> What is expected: In the article on sex trafficking in South Carolina, which organization employed Brooke Burris in San Diego, and in what role?

> Document text:
______

How do we roll? Miss South Carolina Brooke Mosteller touts our mobile homes

Miss South Carolina 2013 Brooke Mosteller is crowned in July by Ali Rogers, last year's winner. She is now Brooke Burris and is chair of the Tri-County Human Trafficking Task Force.

When people think about societal problems, they usually think of crime, poverty, substance abuse, the burgeoning and undertreated mental health crisis in addition to a host of other ailments. In the world of crime, we’re prone to thinking of all sorts of things. For most folks, though, sex crimes aren’t necessarily high on the list, although obviously rape is major concern that at one time used to be considered a capital offense.

Technically, “the world’s oldest profession” (prostitution) is illegal throughout most of the country, but a lot of people don’t really get too upset about it as long as no one gets hurt and with the further understanding that consenting adults are involved.

But what exactly is sex trafficking and how does it differ from routine prostitution? The term “sex trafficking” sounds kind of benign on the surface probably because most of us don’t really understand what it means. What’s being trafficked — inanimate sex toys, pornography, what? Hasn’t that always been routine business? If people are to be considered, the term sounds malevolent, as in forced labor (so to speak), a type of slavery. But that kind of thing doesn’t really go on here. That’s more Third World countries, parts of the old Soviet Union and Southeast Asia, right?

Wrong. It’s a problem and I’d be willing to bet most people don’t understand how big a problem it is — right here in the USA. I certainly didn’t have a satisfactory grasp of the matter at all until a recent conversation with Brooke M. Burris, a 2016 USC Law grad (and a former Miss South Carolina), who became passionate about this major societal issue while in law school, and is now the first chair of the newly-formed Tri-County Human Trafficking Task Force.

Mrs. Burris worked on human trafficking prevention for a year in San Diego as director of policy with the William D. Lynch Foundation for Children. Its founder, philanthropist Bill Lynch, has an interest in working with Brooke and raising awareness here in South Carolina. She is further locally assisted by Dr. Bob Kahle, director of research for the College of Charleston’s Riley Center for Livable Communities, and also Barbara Brown, former FBI Special Agent for human trafficking cases in Atlanta who now lives in Mount Pleasant.

______

> Raw records:
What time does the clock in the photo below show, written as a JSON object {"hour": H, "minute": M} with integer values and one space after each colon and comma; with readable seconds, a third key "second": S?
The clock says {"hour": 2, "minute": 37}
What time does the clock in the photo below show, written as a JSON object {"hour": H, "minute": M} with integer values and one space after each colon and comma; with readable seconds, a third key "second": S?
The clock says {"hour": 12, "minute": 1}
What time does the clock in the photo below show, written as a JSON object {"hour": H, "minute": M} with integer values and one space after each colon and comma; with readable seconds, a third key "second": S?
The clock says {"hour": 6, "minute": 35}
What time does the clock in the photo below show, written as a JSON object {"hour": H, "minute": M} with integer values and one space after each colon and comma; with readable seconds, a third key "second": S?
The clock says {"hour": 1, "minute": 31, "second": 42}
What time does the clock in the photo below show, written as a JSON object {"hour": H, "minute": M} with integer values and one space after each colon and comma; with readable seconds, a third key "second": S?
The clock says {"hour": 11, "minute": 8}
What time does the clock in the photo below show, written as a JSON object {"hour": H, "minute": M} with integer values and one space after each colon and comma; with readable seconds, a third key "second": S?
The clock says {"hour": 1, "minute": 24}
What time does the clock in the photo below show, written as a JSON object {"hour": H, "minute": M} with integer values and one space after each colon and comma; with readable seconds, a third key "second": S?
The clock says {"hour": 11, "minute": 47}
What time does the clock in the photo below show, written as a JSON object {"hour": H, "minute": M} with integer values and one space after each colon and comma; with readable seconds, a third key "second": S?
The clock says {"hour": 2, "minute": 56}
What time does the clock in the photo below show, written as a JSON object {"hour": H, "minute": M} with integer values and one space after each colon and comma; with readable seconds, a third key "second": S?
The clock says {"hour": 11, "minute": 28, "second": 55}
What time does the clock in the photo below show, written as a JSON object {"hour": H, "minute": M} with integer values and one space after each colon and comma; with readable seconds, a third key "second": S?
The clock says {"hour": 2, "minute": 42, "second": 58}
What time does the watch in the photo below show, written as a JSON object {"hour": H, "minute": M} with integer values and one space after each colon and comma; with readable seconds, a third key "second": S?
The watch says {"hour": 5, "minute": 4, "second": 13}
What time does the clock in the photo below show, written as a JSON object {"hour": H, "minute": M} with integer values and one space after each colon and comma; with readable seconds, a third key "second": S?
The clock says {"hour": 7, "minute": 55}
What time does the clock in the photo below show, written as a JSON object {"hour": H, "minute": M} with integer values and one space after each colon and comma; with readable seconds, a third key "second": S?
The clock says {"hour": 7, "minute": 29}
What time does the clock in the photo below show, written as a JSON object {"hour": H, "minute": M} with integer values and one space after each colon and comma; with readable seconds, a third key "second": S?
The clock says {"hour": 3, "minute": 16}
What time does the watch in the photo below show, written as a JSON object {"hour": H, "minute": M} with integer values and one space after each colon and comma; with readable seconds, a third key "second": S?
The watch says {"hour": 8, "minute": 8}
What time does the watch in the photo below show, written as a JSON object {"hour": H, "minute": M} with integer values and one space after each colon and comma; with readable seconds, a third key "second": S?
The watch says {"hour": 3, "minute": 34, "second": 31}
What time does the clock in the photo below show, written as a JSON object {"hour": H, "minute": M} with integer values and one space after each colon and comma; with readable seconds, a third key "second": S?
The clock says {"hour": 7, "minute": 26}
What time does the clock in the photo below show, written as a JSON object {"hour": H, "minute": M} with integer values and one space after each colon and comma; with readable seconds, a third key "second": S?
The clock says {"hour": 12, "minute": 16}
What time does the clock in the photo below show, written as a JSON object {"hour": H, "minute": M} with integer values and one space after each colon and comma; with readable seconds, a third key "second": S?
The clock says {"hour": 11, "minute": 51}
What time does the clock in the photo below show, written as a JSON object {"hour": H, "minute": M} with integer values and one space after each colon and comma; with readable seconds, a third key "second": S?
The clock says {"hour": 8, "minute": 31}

______

> Task answer: The William D. Lynch Foundation for Children, as director of policy.